FACTBOX: Japan's mid-term emission cut scenarios
(Reuters) - Japan's top climate policy advisory panel published on Thursday six scenarios as a basis to decide a national greenhouse gas emissions target to 2020, to be announced by June.
Japan argues that because it is so energy efficient already, it will be more expensive to meet the same emissions-cutting target of other rich countries.
A working group of experts will make a final proposal by early April at the latest.
"We're not recommending any of the six scenarios yet.

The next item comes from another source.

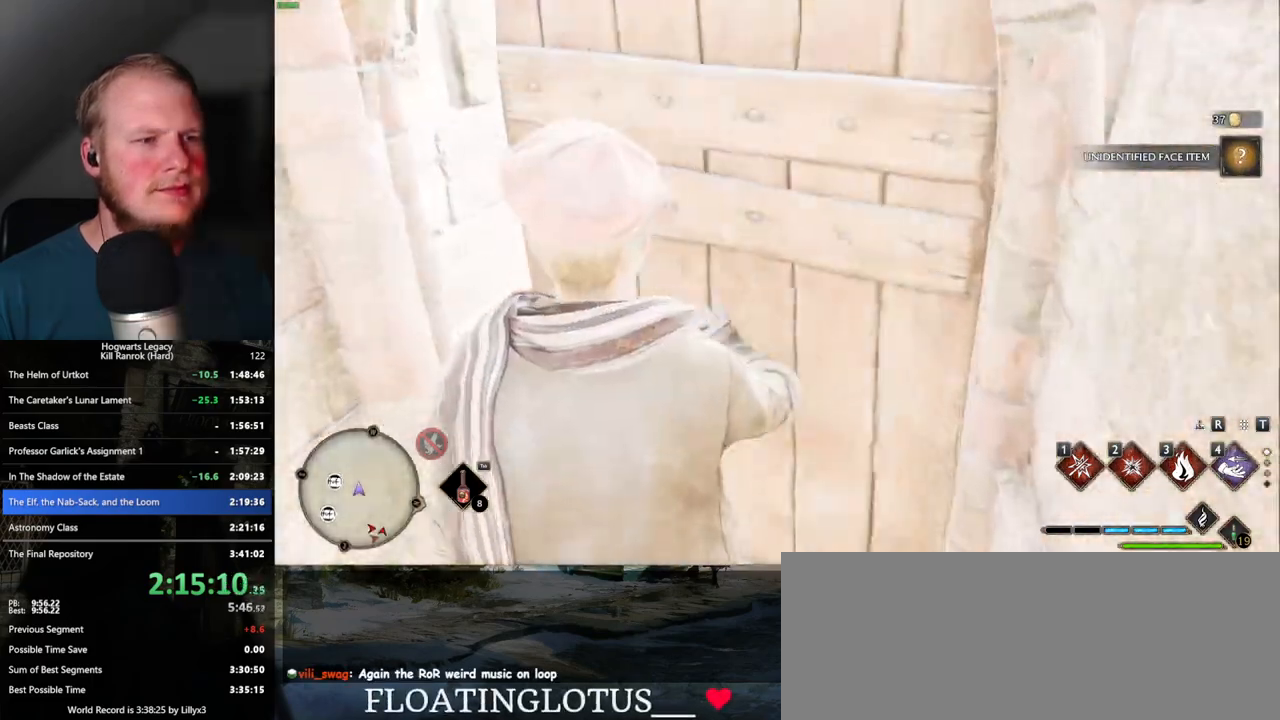
{"keys": ["w"], "mouse": [], "events": []}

They are a basis of further discussions," the working group's chairman and former Bank of Japan governor Toshihiko Fukui told a news conference.

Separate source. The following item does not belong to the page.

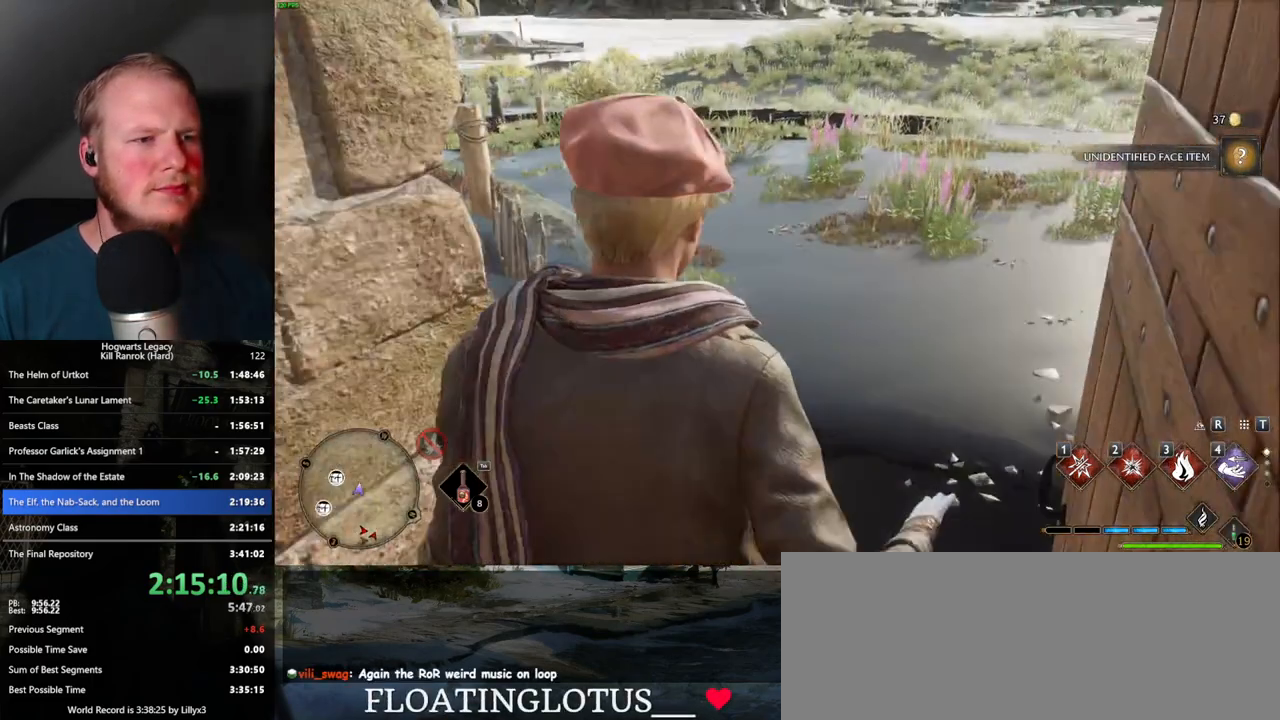
{"keys": ["tab", "w"], "mouse": [], "events": [[367, "tab", "down"]]}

While pledging to cut emissions by 60-80 percent from current levels by 2050, Japan has stopped short of a 2020 goal.
Following are the six preliminary scenarios for further discussions, based on an assumption that Japan's real gross domestic product grows by 1.6 percent a year on average by 2020:
1) Under current trends of corporate investment in energy efficiency carbon emissions rise by 6 percent versus 1990. Clean energy sources, excluding nuclear energy, would account for 4 percent of primary energy supply.
2) If the corporate sector voluntarily applies the most advanced, energy efficient technologies, carbon emissions fall by 4-5 percent from 1990. The share of renewable energy sources is 7-8 percent.
3) If Japan matches the investment that the EU will have to make to cut its greenhouse gas emissions by 20 percent by 2020 from 1990 levels, Japan's carbon emissions rise by 0-7 percent
4) If Japan matches the investment all rich countries would make under a joint goal to cut emissions by 25 percent, its emissions would fall by 1-12 percent by 2020.
5) If Japan spends as much as a proportion of gross domestic product as other rich nations to meet a common 25 percent goal, its emissions would fall by 16-17 percent. Renewable energy would reach about 10 percent.
6) If Japan cut its emissions by 25 percent, the same as other rich countries, that would require a jump in the renewable energy share to 13 percent.